• INPUT
┄┄┄┄┄┄┄┄┄┄┄┄┄┄┄┄┄┄┄┄
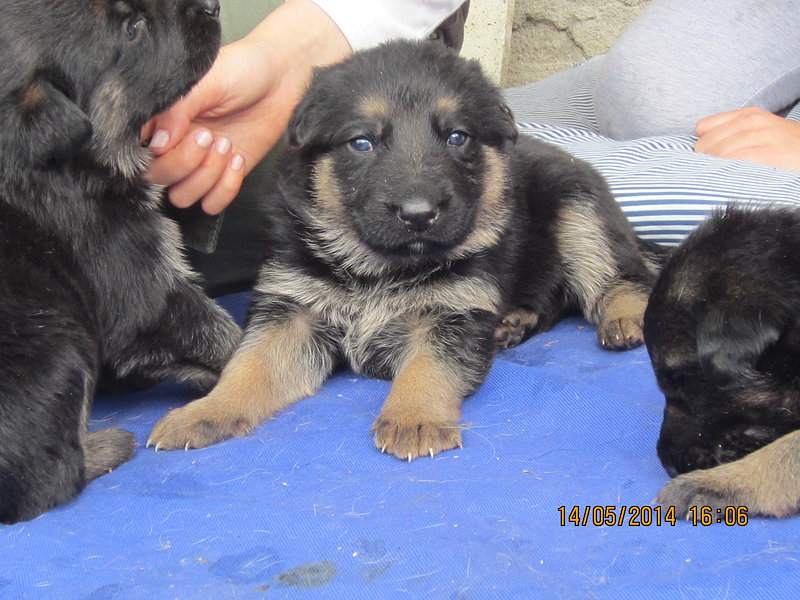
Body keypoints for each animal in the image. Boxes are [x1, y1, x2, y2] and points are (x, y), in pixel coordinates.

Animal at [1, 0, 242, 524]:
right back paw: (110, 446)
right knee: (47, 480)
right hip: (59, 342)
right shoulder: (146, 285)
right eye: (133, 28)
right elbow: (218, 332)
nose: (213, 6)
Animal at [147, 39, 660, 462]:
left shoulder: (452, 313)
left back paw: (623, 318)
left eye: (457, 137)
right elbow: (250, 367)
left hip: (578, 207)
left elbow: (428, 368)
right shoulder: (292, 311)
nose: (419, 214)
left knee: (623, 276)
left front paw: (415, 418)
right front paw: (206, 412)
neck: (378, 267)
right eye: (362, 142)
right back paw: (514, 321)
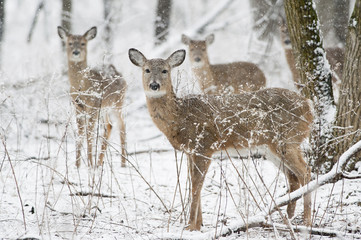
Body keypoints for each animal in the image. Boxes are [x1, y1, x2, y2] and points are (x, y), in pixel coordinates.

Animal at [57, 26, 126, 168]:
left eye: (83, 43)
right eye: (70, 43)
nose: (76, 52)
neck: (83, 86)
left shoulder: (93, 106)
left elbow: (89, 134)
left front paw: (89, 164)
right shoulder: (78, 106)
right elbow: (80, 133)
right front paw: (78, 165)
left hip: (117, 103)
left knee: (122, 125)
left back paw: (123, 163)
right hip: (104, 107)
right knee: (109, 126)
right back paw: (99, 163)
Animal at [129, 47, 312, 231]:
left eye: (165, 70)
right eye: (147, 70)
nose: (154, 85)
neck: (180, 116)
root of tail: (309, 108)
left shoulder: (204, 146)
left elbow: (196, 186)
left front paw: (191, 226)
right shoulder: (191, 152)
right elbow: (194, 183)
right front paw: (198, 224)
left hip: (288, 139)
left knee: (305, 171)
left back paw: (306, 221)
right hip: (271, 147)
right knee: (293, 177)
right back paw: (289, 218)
┄┄┄┄┄┄┄┄┄┄┄┄┄┄┄┄┄┄┄┄
• WHAT THIS TASK INVOLVES
The required output is each line from the one with "right back paw: (99, 163)" through the end of the material above, repeated exactly with both ends included.

• RESPONSE TO THIS TASK
right back paw: (99, 163)
Animal at [129, 47, 312, 231]:
left eye: (165, 70)
right eye: (147, 70)
nose: (154, 85)
neck: (180, 116)
root of tail: (309, 108)
left shoulder: (204, 146)
left elbow: (196, 186)
left front paw: (191, 226)
right shoulder: (191, 152)
right elbow: (194, 183)
right front paw: (198, 224)
left hip: (288, 139)
left knee: (305, 171)
left back paw: (306, 221)
right hip: (271, 147)
right knee: (293, 177)
right back paw: (289, 218)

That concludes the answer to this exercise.